WHAT NEEDS TO BE DONE » Render every line of the items below as a Markdown table with two columns, Row and Line, numbering the rows in order and omitting any blank lines.
## Begin DATA FOR THIS TASK
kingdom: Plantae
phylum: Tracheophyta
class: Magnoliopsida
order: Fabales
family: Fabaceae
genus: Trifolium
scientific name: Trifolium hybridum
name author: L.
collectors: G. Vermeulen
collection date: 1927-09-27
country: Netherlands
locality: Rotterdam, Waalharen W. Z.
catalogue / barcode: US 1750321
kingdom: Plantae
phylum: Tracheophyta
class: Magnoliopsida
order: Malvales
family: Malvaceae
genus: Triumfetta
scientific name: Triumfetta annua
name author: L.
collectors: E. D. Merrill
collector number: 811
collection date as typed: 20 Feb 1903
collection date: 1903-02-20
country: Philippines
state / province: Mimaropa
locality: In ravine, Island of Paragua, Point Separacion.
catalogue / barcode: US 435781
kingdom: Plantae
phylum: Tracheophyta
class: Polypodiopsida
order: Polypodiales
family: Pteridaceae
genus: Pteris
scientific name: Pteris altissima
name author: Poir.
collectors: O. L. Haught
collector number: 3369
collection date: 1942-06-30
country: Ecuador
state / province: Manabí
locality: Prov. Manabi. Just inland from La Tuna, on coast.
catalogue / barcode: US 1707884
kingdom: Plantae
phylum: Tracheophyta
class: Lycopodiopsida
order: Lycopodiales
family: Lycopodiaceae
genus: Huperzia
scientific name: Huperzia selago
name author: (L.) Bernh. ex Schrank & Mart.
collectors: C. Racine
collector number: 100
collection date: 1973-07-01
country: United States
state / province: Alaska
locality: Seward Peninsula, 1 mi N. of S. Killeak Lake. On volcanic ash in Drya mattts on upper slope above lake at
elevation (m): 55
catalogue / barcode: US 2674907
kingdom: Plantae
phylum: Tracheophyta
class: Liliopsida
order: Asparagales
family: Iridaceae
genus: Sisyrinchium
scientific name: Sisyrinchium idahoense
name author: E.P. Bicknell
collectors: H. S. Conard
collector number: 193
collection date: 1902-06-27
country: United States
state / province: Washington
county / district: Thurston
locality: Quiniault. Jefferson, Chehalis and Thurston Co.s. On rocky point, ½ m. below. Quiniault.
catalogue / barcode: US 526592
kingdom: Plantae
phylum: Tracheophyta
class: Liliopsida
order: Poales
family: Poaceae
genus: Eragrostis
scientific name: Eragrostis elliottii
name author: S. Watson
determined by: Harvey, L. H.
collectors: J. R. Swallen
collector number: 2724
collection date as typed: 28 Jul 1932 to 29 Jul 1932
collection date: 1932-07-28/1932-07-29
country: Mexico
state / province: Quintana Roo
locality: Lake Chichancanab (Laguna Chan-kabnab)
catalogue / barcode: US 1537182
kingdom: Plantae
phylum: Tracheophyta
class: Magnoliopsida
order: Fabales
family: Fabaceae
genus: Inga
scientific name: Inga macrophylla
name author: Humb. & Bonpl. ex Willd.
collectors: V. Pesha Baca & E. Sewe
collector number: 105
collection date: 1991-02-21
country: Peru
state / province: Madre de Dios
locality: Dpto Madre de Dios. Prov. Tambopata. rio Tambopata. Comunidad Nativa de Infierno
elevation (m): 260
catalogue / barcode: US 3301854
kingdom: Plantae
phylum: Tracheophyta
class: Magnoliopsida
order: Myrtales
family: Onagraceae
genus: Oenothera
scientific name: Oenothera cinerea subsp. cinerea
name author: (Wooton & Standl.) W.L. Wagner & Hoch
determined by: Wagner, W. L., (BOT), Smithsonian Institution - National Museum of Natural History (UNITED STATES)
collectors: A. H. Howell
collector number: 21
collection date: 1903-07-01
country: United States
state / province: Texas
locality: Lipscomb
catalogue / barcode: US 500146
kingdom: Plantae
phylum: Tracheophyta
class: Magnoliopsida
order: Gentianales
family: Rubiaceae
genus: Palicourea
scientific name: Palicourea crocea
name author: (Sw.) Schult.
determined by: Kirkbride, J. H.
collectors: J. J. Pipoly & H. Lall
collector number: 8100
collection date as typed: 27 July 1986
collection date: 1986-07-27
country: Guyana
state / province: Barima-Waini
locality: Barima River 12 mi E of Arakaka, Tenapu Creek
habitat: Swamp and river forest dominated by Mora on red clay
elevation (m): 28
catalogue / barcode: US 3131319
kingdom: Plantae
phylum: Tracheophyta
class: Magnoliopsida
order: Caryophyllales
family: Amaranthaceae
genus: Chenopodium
## End DATA FOR THIS TASK
FINAL ANSWER »
| Row | Line |
|---|---|
| 1 | kingdom: Plantae |
| 2 | phylum: Tracheophyta |
| 3 | class: Magnoliopsida |
| 4 | order: Fabales |
| 5 | family: Fabaceae |
| 6 | genus: Trifolium |
| 7 | scientific name: Trifolium hybridum |
| 8 | name author: L. |
| 9 | collectors: G. Vermeulen |
| 10 | collection date: 1927-09-27 |
| 11 | country: Netherlands |
| 12 | locality: Rotterdam, Waalharen W. Z. |
| 13 | catalogue / barcode: US 1750321 |
| 14 | kingdom: Plantae |
| 15 | phylum: Tracheophyta |
| 16 | class: Magnoliopsida |
| 17 | order: Malvales |
| 18 | family: Malvaceae |
| 19 | genus: Triumfetta |
| 20 | scientific name: Triumfetta annua |
| 21 | name author: L. |
| 22 | collectors: E. D. Merrill |
| 23 | collector number: 811 |
| 24 | collection date as typed: 20 Feb 1903 |
| 25 | collection date: 1903-02-20 |
| 26 | country: Philippines |
| 27 | state / province: Mimaropa |
| 28 | locality: In ravine, Island of Paragua, Point Separacion. |
| 29 | catalogue / barcode: US 435781 |
| 30 | kingdom: Plantae |
| 31 | phylum: Tracheophyta |
| 32 | class: Polypodiopsida |
| 33 | order: Polypodiales |
| 34 | family: Pteridaceae |
| 35 | genus: Pteris |
| 36 | scientific name: Pteris altissima |
| 37 | name author: Poir. |
| 38 | collectors: O. L. Haught |
| 39 | collector number: 3369 |
| 40 | collection date: 1942-06-30 |
| 41 | country: Ecuador |
| 42 | state / province: Manabí |
| 43 | locality: Prov. Manabi. Just inland from La Tuna, on coast. |
| 44 | catalogue / barcode: US 1707884 |
| 45 | kingdom: Plantae |
| 46 | phylum: Tracheophyta |
| 47 | class: Lycopodiopsida |
| 48 | order: Lycopodiales |
| 49 | family: Lycopodiaceae |
| 50 | genus: Huperzia |
| 51 | scientific name: Huperzia selago |
| 52 | name author: (L.) Bernh. ex Schrank & Mart. |
| 53 | collectors: C. Racine |
| 54 | collector number: 100 |
| 55 | collection date: 1973-07-01 |
| 56 | country: United States |
| 57 | state / province: Alaska |
| 58 | locality: Seward Peninsula, 1 mi N. of S. Killeak Lake. On volcanic ash in Drya mattts on upper slope above lake at |
| 59 | elevation (m): 55 |
| 60 | catalogue / barcode: US 2674907 |
| 61 | kingdom: Plantae |
| 62 | phylum: Tracheophyta |
| 63 | class: Liliopsida |
| 64 | order: Asparagales |
| 65 | family: Iridaceae |
| 66 | genus: Sisyrinchium |
| 67 | scientific name: Sisyrinchium idahoense |
| 68 | name author: E.P. Bicknell |
| 69 | collectors: H. S. Conard |
| 70 | collector number: 193 |
| 71 | collection date: 1902-06-27 |
| 72 | country: United States |
| 73 | state / province: Washington |
| 74 | county / district: Thurston |
| 75 | locality: Quiniault. Jefferson, Chehalis and Thurston Co.s. On rocky point, ½ m. below. Quiniault. |
| 76 | catalogue / barcode: US 526592 |
| 77 | kingdom: Plantae |
| 78 | phylum: Tracheophyta |
| 79 | class: Liliopsida |
| 80 | order: Poales |
| 81 | family: Poaceae |
| 82 | genus: Eragrostis |
| 83 | scientific name: Eragrostis elliottii |
| 84 | name author: S. Watson |
| 85 | determined by: Harvey, L. H. |
| 86 | collectors: J. R. Swallen |
| 87 | collector number: 2724 |
| 88 | collection date as typed: 28 Jul 1932 to 29 Jul 1932 |
| 89 | collection date: 1932-07-28/1932-07-29 |
| 90 | country: Mexico |
| 91 | state / province: Quintana Roo |
| 92 | locality: Lake Chichancanab (Laguna Chan-kabnab) |
| 93 | catalogue / barcode: US 1537182 |
| 94 | kingdom: Plantae |
| 95 | phylum: Tracheophyta |
| 96 | class: Magnoliopsida |
| 97 | order: Fabales |
| 98 | family: Fabaceae |
| 99 | genus: Inga |
| 100 | scientific name: Inga macrophylla |
| 101 | name author: Humb. & Bonpl. ex Willd. |
| 102 | collectors: V. Pesha Baca & E. Sewe |
| 103 | collector number: 105 |
| 104 | collection date: 1991-02-21 |
| 105 | country: Peru |
| 106 | state / province: Madre de Dios |
| 107 | locality: Dpto Madre de Dios. Prov. Tambopata. rio Tambopata. Comunidad Nativa de Infierno |
| 108 | elevation (m): 260 |
| 109 | catalogue / barcode: US 3301854 |
| 110 | kingdom: Plantae |
| 111 | phylum: Tracheophyta |
| 112 | class: Magnoliopsida |
| 113 | order: Myrtales |
| 114 | family: Onagraceae |
| 115 | genus: Oenothera |
| 116 | scientific name: Oenothera cinerea subsp. cinerea |
| 117 | name author: (Wooton & Standl.) W.L. Wagner & Hoch |
| 118 | determined by: Wagner, W. L., (BOT), Smithsonian Institution - National Museum of Natural History (UNITED STATES) |
| 119 | collectors: A. H. Howell |
| 120 | collector number: 21 |
| 121 | collection date: 1903-07-01 |
| 122 | country: United States |
| 123 | state / province: Texas |
| 124 | locality: Lipscomb |
| 125 | catalogue / barcode: US 500146 |
| 126 | kingdom: Plantae |
| 127 | phylum: Tracheophyta |
| 128 | class: Magnoliopsida |
| 129 | order: Gentianales |
| 130 | family: Rubiaceae |
| 131 | genus: Palicourea |
| 132 | scientific name: Palicourea crocea |
| 133 | name author: (Sw.) Schult. |
| 134 | determined by: Kirkbride, J. H. |
| 135 | collectors: J. J. Pipoly & H. Lall |
| 136 | collector number: 8100 |
| 137 | collection date as typed: 27 July 1986 |
| 138 | collection date: 1986-07-27 |
| 139 | country: Guyana |
| 140 | state / province: Barima-Waini |
| 141 | locality: Barima River 12 mi E of Arakaka, Tenapu Creek |
| 142 | habitat: Swamp and river forest dominated by Mora on red clay |
| 143 | elevation (m): 28 |
| 144 | catalogue / barcode: US 3131319 |
| 145 | kingdom: Plantae |
| 146 | phylum: Tracheophyta |
| 147 | class: Magnoliopsida |
| 148 | order: Caryophyllales |
| 149 | family: Amaranthaceae |
| 150 | genus: Chenopodium |